2. No Country For Old Men
The bleak literary visions of Cormac McCarthy are the perfect template for the Coen brothers to turn into cinematic masterpieces. His best known novel became arguably their best received film as the western genre was combined with the film noir style to create a visually striking, deeply involving movie that was named the best film of the year by the National Board of Review. Javier Bardem’s portrayal of his hitman character Anton Chigurh now ranks among the most iconic movie villains of all time. He also won the Academy Award for Best Supporting Actor, which is one of the four Oscars won by the movie, the other three being Best Picture, Best Director (the name of which wasn’t altered to accommodate the fact that there were two directors involved in the film), and Best Adapted Screenplay. Rolling Stone magazine called this movie “a new career peak for the Coen brothers,” while a BBC poll of various film critics found it to be not only one of the greatest western movies of the 21st century, but one of the greatest movies of the 21st century, period. Not bad for a western that was made fifty years after the genre had its heyday.
1. Django Unchained
On paper, it sounds like an insane idea to give Quentin Tarantino a budget of $100 million to make a nearly three hour spaghetti western with a lot of profanity and graphic violence and dark humor set during the grisly times of American slavery. But it clearly paid off, since it went on to become one of the director’s finest films, winning him his second Oscar be grossing over $400 million at the worldwide box office.

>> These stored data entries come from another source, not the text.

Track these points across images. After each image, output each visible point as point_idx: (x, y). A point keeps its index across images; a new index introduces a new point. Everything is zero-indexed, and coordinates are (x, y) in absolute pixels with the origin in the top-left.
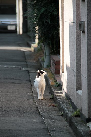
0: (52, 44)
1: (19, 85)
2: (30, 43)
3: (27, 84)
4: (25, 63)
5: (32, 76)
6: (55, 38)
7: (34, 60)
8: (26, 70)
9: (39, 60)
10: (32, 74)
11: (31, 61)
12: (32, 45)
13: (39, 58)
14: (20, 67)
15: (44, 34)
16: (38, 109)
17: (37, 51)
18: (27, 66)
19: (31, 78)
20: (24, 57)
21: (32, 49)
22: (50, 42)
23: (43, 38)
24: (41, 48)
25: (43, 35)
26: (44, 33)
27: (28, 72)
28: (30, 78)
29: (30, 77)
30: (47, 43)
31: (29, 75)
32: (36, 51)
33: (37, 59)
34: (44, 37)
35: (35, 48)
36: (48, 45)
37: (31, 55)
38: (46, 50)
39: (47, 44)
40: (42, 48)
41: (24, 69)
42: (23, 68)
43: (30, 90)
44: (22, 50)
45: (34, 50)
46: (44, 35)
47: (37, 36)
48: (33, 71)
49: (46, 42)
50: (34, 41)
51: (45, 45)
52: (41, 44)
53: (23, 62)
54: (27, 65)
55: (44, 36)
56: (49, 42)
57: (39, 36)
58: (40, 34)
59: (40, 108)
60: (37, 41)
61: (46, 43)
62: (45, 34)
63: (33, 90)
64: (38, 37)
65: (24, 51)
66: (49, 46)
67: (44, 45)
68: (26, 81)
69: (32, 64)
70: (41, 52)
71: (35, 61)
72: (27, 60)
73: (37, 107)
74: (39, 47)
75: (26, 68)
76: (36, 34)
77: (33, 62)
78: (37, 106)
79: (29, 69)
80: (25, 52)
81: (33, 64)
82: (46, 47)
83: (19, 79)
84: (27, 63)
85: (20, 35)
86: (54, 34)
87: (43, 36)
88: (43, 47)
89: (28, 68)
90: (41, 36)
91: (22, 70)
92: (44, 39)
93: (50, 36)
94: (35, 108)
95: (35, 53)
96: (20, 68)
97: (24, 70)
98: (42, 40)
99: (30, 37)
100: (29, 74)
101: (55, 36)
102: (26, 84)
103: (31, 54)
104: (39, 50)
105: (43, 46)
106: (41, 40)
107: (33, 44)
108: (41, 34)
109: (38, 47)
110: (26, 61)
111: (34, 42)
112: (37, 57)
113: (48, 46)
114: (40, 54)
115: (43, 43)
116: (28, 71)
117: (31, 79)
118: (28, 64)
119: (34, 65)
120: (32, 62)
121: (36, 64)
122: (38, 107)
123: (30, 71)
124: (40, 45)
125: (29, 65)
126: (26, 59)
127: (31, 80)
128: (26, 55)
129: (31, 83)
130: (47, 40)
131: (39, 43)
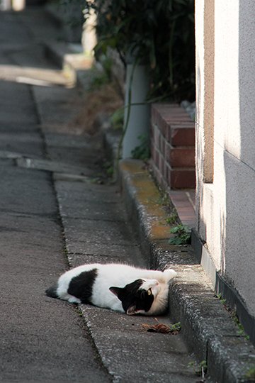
0: (157, 54)
1: (8, 234)
2: (57, 48)
3: (43, 232)
4: (36, 139)
5: (66, 194)
6: (173, 26)
7: (78, 123)
8: (40, 167)
9: (97, 125)
10: (68, 186)
11: (64, 129)
12: (69, 58)
13: (100, 115)
14: (11, 155)
15: (123, 8)
16: (94, 347)
17: (89, 83)
18: (43, 151)
19: (61, 207)
20: (33, 109)
21: (67, 76)
22: (149, 43)
23: (117, 29)
24: (109, 72)
25: (120, 14)
26: (124, 5)
27: (50, 177)
28: (58, 206)
29: (57, 201)
30: (137, 49)
31: (55, 193)
32: (87, 87)
33: (92, 122)
34: (123, 23)
35: (80, 74)
36: (143, 59)
37: (64, 102)
38: (132, 78)
39: (135, 52)
40: (115, 71)
41: (33, 166)
42: (25, 158)
43: (56, 256)
44: (21, 80)
45: (78, 83)
46: (123, 13)
47: (91, 19)
48: (69, 173)
49: (134, 44)
50: (78, 41)
51: (128, 58)
52: (108, 54)
53: (27, 131)
54: (44, 147)
55: (123, 20)
56: (144, 46)
57: (99, 19)
58: (103, 10)
59: (104, 338)
60: (90, 39)
61: (132, 51)
62: (127, 10)
63: (69, 258)
64: (95, 24)
65: (29, 86)
66: (146, 63)
67: (122, 58)
68: (41, 219)
69: (67, 144)
70: (109, 88)
71: (79, 132)
72: (44, 126)
73: (88, 336)
74: (99, 66)
75: (42, 162)
76: (85, 11)
77: (72, 132)
78: (88, 330)
79: (52, 166)
80: (35, 90)
81: (74, 143)
82: (130, 67)
83: (10, 211)
84: (43, 137)
85: (12, 12)
86: (170, 8)
87: (119, 20)
88: (118, 66)
89: (49, 159)
90: (108, 17)
91: (22, 168)
92: (121, 30)
93: (151, 16)
94: (81, 340)
95: (80, 94)
96: (14, 160)
97: (30, 169)
98: (113, 37)
99: (57, 23)
100: (53, 188)
101: (175, 17)
102: (39, 233)
103: (61, 99)
104: (98, 82)
105: (119, 61)
106: (109, 35)
107: (72, 52)
108: (110, 7)
109: (94, 66)
110: (39, 131)
111: (75, 47)
112: (90, 113)
113: (140, 64)
114: (106, 100)
115: (118, 47)
116: (46, 171)
117: (64, 207)
118: (48, 142)
119: (75, 148)
120: (67, 132)
121: (84, 144)
122: (93, 335)
123: (56, 176)
124: (103, 58)
125: (51, 147)
126: (39, 122)
127: (63, 214)
128: (38, 101)
129: (62, 227)
130: (137, 36)
131: (98, 51)
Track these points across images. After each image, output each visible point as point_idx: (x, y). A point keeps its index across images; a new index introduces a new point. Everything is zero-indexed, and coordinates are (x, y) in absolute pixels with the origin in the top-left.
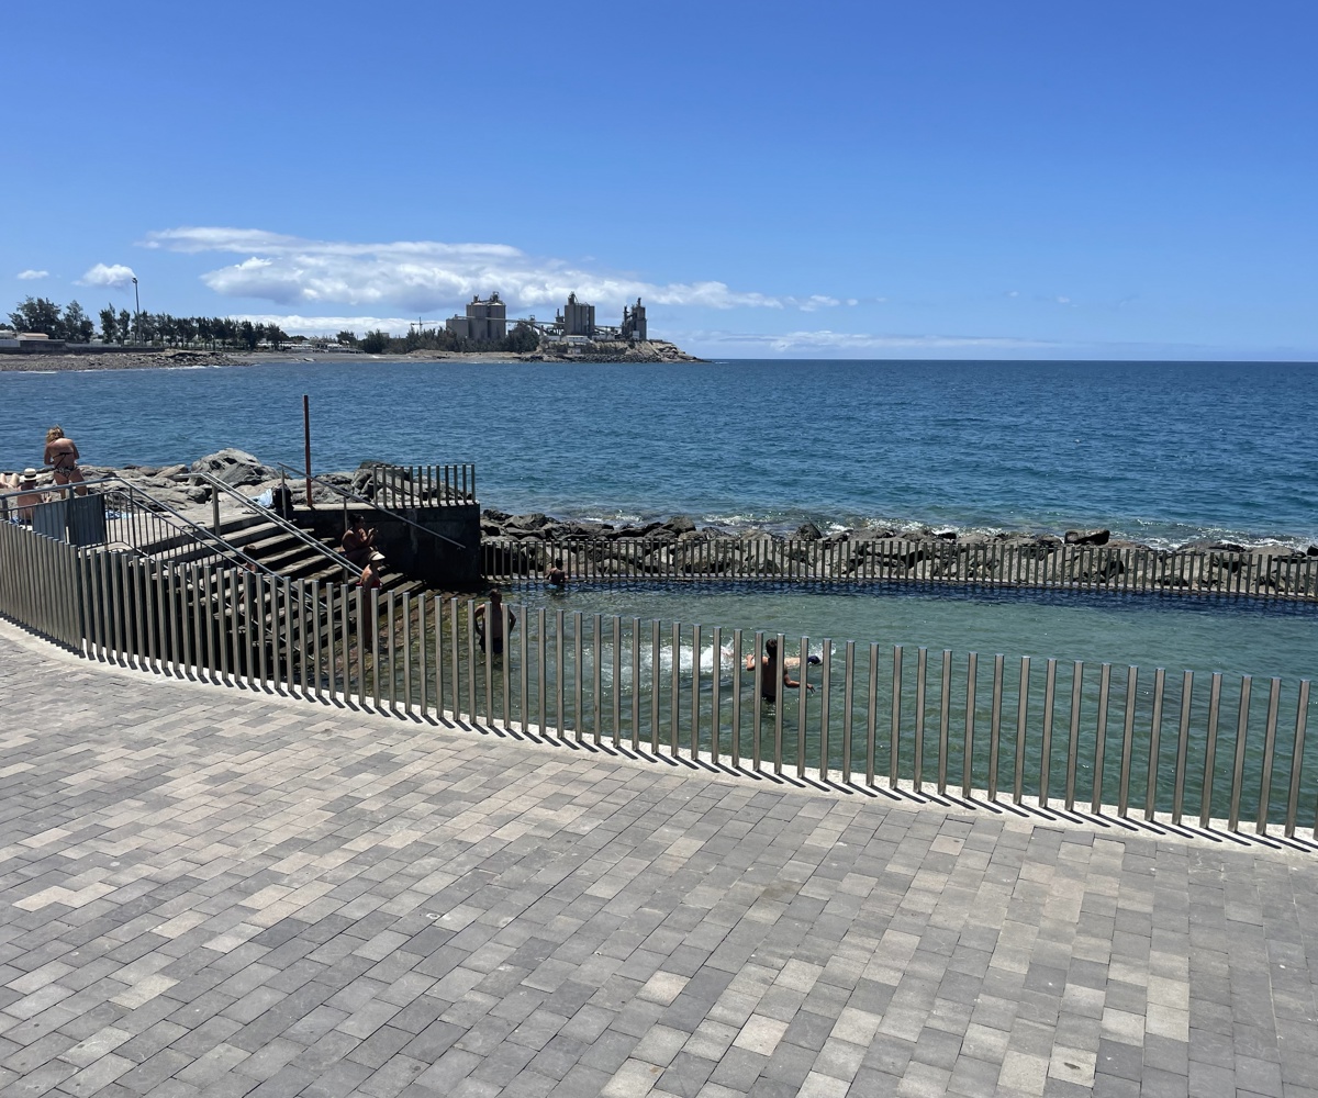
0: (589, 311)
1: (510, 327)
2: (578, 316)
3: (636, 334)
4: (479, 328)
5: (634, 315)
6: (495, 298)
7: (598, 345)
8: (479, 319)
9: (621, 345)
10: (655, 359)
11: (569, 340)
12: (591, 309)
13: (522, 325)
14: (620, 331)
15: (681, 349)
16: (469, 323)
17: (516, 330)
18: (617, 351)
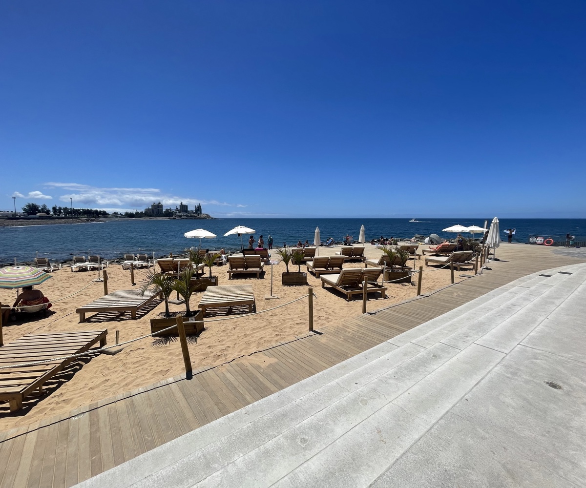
0: (186, 207)
1: (164, 211)
2: (184, 208)
3: (199, 212)
4: (155, 211)
5: (198, 208)
6: (160, 203)
7: (190, 215)
8: (155, 208)
9: (195, 215)
10: (205, 218)
11: (181, 214)
12: (187, 206)
13: (167, 210)
14: (194, 212)
15: (211, 216)
16: (153, 210)
17: (166, 211)
18: (194, 216)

The story of a bounty hunter who frees a slave and then trains him up to eventually free his wife from the plantation where she is being held is an engaging one, and the cast of Jamie Foxx, Christoph Waltz, Leonardo DiCaprio, Kerry Washington, and Samuel L. Jackson make up a terrific ensemble of powerhouse performances. Combining the spaghetti western style with the historical backdrop of slavery sounds incredibly distasteful, and in a way, it is, but the movie is just as brutal as it needs to be to portray that terrible time, and it’s also a rollicking good time at the movies. Just look at the KKK scene or the final shootout for an example of what this movie is as a whole – it’s bloody, it’s darkly comic, it’s in poor taste, and it’s a hell of a lot of fun!